Initialement, avant la chirurgie, des médicaments comme la prostaglandine peuvent être administrés, ce qui empêche la fermeture du canal artériel de sorte qu’au moins du sang oxygéné circule dans le corps jusqu’au moment où une solution permanente sous la forme de laquelle la chirurgie à effectuer est formulée par le médecin. L’atrésie pulmonaire peut être traitée de deux manières, soit par cathétérisme, soit par des procédures chirurgicales appropriées.
Certaines des façons de traiter l’atrésie pulmonaire par la technique de cathétérisme sont :
Ablation par radiofréquence avec valvotomie par ballonnet : cette procédure est essentiellement pratiquée chez les patients qui ont des cuspides fusionnées des valves qui ne permettent pas à la valve de s’ouvrir. Dans cette procédure, l’ablation par radiofréquence est utilisée pour créer un trou au centre de la valve, puis un ballon est utilisé pour ouvrir les cuspides fusionnées de la valve afin que la valve soit ouverte et que le sang puisse circuler à travers elle vers les poumons. doucement.
Septostomie auriculaire par ballonnet : Une petite quantité de sang s’échappe par le foramen ovale et est oxygénée en cas d’atrésie pulmonaire. Ce trou se ferme généralement peu de temps après la naissance. Dans cette procédure, un ballon est utilisé pour élargir le trou, ce qui permet à plus de sang de le traverser et de s’oxygéner.

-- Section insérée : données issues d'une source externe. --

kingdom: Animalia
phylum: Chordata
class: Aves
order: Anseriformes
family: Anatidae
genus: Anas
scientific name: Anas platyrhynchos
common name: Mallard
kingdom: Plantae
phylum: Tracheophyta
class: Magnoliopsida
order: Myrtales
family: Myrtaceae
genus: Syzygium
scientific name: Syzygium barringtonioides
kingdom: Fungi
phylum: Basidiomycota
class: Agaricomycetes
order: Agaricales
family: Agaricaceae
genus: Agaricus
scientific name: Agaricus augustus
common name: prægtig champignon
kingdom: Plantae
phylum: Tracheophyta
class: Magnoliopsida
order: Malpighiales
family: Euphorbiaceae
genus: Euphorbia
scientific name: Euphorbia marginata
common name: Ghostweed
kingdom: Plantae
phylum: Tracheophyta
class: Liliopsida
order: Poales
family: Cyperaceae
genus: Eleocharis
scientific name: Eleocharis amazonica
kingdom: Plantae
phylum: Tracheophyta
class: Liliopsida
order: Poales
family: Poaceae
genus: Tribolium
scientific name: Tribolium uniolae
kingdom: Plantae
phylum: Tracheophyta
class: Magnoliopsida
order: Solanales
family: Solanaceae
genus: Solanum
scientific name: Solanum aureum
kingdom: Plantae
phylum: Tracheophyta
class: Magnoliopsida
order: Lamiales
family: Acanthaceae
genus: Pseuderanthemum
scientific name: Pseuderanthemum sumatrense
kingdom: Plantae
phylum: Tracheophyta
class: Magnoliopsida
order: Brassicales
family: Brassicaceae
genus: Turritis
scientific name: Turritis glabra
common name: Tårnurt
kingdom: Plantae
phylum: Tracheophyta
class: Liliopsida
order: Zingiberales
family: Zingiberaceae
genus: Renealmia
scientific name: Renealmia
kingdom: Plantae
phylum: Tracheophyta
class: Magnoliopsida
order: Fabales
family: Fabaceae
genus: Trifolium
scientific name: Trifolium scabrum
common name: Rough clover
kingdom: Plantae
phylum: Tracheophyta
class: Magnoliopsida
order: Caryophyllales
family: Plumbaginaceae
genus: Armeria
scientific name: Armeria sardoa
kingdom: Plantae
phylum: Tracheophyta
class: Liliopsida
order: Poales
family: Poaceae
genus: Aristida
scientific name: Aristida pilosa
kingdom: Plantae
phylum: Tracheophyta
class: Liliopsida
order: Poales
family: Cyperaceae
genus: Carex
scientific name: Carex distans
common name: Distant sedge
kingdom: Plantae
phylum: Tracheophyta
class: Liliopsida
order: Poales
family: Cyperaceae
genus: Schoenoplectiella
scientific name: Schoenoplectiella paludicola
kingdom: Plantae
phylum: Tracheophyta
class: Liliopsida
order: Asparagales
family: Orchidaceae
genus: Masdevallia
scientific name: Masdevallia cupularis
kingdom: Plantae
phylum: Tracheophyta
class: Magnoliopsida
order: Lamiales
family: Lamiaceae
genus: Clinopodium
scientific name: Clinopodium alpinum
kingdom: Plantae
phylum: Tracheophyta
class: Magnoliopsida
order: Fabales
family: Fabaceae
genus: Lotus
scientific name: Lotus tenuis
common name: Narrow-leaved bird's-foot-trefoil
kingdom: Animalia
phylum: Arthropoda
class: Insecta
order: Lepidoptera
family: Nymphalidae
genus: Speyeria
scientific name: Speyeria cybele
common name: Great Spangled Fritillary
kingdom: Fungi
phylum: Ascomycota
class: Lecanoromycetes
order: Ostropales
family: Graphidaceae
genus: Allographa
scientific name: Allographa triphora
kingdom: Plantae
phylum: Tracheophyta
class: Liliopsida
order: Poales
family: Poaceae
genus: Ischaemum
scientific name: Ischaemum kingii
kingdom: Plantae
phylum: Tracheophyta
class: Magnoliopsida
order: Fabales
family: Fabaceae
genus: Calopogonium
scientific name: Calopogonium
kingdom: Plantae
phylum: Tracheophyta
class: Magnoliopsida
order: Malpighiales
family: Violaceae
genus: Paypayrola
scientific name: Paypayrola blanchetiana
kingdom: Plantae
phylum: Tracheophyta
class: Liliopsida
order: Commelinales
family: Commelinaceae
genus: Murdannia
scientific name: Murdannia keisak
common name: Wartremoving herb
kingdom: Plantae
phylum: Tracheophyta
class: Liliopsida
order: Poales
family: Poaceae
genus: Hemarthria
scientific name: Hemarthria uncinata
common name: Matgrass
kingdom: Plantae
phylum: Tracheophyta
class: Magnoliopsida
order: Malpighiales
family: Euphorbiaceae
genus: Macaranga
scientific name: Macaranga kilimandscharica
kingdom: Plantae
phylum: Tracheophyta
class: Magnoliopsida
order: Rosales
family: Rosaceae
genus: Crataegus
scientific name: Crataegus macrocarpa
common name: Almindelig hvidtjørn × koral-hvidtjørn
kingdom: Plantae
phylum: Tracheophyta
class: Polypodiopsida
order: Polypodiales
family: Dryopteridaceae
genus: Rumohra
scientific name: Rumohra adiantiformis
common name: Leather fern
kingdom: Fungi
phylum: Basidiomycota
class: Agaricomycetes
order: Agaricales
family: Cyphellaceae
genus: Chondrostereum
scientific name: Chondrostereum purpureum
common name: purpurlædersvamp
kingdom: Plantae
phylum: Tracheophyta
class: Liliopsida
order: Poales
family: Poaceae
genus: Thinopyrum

Stents : dans cette procédure, un stent peut être placé dans le canal artériel pour l’empêcher de se fermer de sorte que plus de sang puisse le traverser jusqu’aux poumons pour s’oxygéner.
Ces procédures ci-dessus peuvent être efficaces dans le traitement des cas d’atrésie pulmonaire, mais une chirurgie cardiaque est essentiellement une solution permanente à cette condition. Certaines des interventions chirurgicales effectuées pour le traitement de l’atrésie pulmonaire sont :
Shunt : Dans cette procédure, un pontage est créé de l’aorte à l’artère pulmonaire à travers laquelle le sang passe facilement et se dirige vers les poumons pour s’oxygéner. Cependant, l’inconvénient de cette procédure est que les bébés dépassent ce shunt en peu de temps et que les symptômes d’atrésie pulmonaire recommencent à apparaître.
Procédure Fontan : Il s’agit d’une procédure qui est effectuée dans les cas où la valve pulmonaire est trop petite pour être réparée. Dans cette procédure, un chemin séparé est créé pour que le sang s’écoule directement du cœur vers l’artère pulmonaire d’où il va aux poumons et est oxygéné. C’est encore une autre façon efficace de traiter les enfants atteints d’atrésie pulmonaire.
Transplantation cardiaque : C’est le dernier recours et fait dans les cas où le cœur est beaucoup trop endommagé pour être réparé et est fait pour sauver l’enfant des complications de l’atrésie pulmonaire.